» **Given instruction**
Rewrite every line of the items below as one numbered list, leaving out any blank lines.

» **Task input**
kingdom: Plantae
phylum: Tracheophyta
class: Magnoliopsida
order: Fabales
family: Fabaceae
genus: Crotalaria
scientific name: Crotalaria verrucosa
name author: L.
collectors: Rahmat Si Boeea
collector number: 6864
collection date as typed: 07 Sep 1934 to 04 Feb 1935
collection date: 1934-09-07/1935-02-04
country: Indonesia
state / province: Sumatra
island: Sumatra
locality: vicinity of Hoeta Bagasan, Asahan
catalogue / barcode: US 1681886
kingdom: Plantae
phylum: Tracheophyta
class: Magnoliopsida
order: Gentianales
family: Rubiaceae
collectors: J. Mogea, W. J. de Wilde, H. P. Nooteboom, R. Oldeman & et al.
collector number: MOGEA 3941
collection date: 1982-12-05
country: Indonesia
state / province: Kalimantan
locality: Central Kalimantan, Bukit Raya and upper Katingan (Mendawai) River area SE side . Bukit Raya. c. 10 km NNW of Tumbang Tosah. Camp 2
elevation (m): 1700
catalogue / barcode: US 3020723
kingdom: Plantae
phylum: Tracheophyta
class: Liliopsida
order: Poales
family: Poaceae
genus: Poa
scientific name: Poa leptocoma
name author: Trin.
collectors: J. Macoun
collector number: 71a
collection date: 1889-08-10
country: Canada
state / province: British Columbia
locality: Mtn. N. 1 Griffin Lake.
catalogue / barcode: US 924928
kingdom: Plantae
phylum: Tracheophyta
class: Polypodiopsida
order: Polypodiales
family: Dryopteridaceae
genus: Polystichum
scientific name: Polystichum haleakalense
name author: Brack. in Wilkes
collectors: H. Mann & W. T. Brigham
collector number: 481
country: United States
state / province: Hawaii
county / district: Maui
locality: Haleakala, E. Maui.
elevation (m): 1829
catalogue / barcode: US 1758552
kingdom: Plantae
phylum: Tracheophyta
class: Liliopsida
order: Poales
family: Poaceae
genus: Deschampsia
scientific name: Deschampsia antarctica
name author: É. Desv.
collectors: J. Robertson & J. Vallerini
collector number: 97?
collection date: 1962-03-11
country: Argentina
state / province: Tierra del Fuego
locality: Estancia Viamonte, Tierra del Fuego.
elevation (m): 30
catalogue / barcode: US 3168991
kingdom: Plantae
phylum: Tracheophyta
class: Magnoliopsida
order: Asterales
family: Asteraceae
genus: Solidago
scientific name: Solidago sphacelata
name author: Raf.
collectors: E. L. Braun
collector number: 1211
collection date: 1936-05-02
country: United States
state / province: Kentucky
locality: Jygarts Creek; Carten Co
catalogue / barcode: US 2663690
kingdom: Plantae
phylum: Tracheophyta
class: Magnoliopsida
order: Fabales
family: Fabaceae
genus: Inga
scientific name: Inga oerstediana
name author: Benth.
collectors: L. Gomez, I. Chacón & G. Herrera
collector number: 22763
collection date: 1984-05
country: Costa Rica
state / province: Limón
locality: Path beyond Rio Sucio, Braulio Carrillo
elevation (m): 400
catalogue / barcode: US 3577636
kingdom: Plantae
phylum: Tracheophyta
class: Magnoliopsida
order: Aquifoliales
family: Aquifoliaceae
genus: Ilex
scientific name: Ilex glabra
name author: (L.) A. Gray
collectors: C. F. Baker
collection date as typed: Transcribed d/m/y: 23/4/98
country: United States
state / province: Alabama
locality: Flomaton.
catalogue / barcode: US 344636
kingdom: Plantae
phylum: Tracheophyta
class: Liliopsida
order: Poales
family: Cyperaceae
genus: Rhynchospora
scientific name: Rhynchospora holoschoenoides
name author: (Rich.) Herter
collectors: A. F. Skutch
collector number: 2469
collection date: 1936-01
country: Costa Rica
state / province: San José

» **Task response**
1. kingdom: Plantae
2. phylum: Tracheophyta
3. class: Magnoliopsida
4. order: Fabales
5. family: Fabaceae
6. genus: Crotalaria
7. scientific name: Crotalaria verrucosa
8. name author: L.
9. collectors: Rahmat Si Boeea
10. collector number: 6864
11. collection date as typed: 07 Sep 1934 to 04 Feb 1935
12. collection date: 1934-09-07/1935-02-04
13. country: Indonesia
14. state / province: Sumatra
15. island: Sumatra
16. locality: vicinity of Hoeta Bagasan, Asahan
17. catalogue / barcode: US 1681886
18. kingdom: Plantae
19. phylum: Tracheophyta
20. class: Magnoliopsida
21. order: Gentianales
22. family: Rubiaceae
23. collectors: J. Mogea, W. J. de Wilde, H. P. Nooteboom, R. Oldeman & et al.
24. collector number: MOGEA 3941
25. collection date: 1982-12-05
26. country: Indonesia
27. state / province: Kalimantan
28. locality: Central Kalimantan, Bukit Raya and upper Katingan (Mendawai) River area SE side . Bukit Raya. c. 10 km NNW of Tumbang Tosah. Camp 2
29. elevation (m): 1700
30. catalogue / barcode: US 3020723
31. kingdom: Plantae
32. phylum: Tracheophyta
33. class: Liliopsida
34. order: Poales
35. family: Poaceae
36. genus: Poa
37. scientific name: Poa leptocoma
38. name author: Trin.
39. collectors: J. Macoun
40. collector number: 71a
41. collection date: 1889-08-10
42. country: Canada
43. state / province: British Columbia
44. locality: Mtn. N. 1 Griffin Lake.
45. catalogue / barcode: US 924928
46. kingdom: Plantae
47. phylum: Tracheophyta
48. class: Polypodiopsida
49. order: Polypodiales
50. family: Dryopteridaceae
51. genus: Polystichum
52. scientific name: Polystichum haleakalense
53. name author: Brack. in Wilkes
54. collectors: H. Mann & W. T. Brigham
55. collector number: 481
56. country: United States
57. state / province: Hawaii
58. county / district: Maui
59. locality: Haleakala, E. Maui.
60. elevation (m): 1829
61. catalogue / barcode: US 1758552
62. kingdom: Plantae
63. phylum: Tracheophyta
64. class: Liliopsida
65. order: Poales
66. family: Poaceae
67. genus: Deschampsia
68. scientific name: Deschampsia antarctica
69. name author: É. Desv.
70. collectors: J. Robertson & J. Vallerini
71. collector number: 97?
72. collection date: 1962-03-11
73. country: Argentina
74. state / province: Tierra del Fuego
75. locality: Estancia Viamonte, Tierra del Fuego.
76. elevation (m): 30
77. catalogue / barcode: US 3168991
78. kingdom: Plantae
79. phylum: Tracheophyta
80. class: Magnoliopsida
81. order: Asterales
82. family: Asteraceae
83. genus: Solidago
84. scientific name: Solidago sphacelata
85. name author: Raf.
86. collectors: E. L. Braun
87. collector number: 1211
88. collection date: 1936-05-02
89. country: United States
90. state / province: Kentucky
91. locality: Jygarts Creek; Carten Co
92. catalogue / barcode: US 2663690
93. kingdom: Plantae
94. phylum: Tracheophyta
95. class: Magnoliopsida
96. order: Fabales
97. family: Fabaceae
98. genus: Inga
99. scientific name: Inga oerstediana
100. name author: Benth.
101. collectors: L. Gomez, I. Chacón & G. Herrera
102. collector number: 22763
103. collection date: 1984-05
104. country: Costa Rica
105. state / province: Limón
106. locality: Path beyond Rio Sucio, Braulio Carrillo
107. elevation (m): 400
108. catalogue / barcode: US 3577636
109. kingdom: Plantae
110. phylum: Tracheophyta
111. class: Magnoliopsida
112. order: Aquifoliales
113. family: Aquifoliaceae
114. genus: Ilex
115. scientific name: Ilex glabra
116. name author: (L.) A. Gray
117. collectors: C. F. Baker
118. collection date as typed: Transcribed d/m/y: 23/4/98
119. country: United States
120. state / province: Alabama
121. locality: Flomaton.
122. catalogue / barcode: US 344636
123. kingdom: Plantae
124. phylum: Tracheophyta
125. class: Liliopsida
126. order: Poales
127. family: Cyperaceae
128. genus: Rhynchospora
129. scientific name: Rhynchospora holoschoenoides
130. name author: (Rich.) Herter
131. collectors: A. F. Skutch
132. collector number: 2469
133. collection date: 1936-01
134. country: Costa Rica
135. state / province: San José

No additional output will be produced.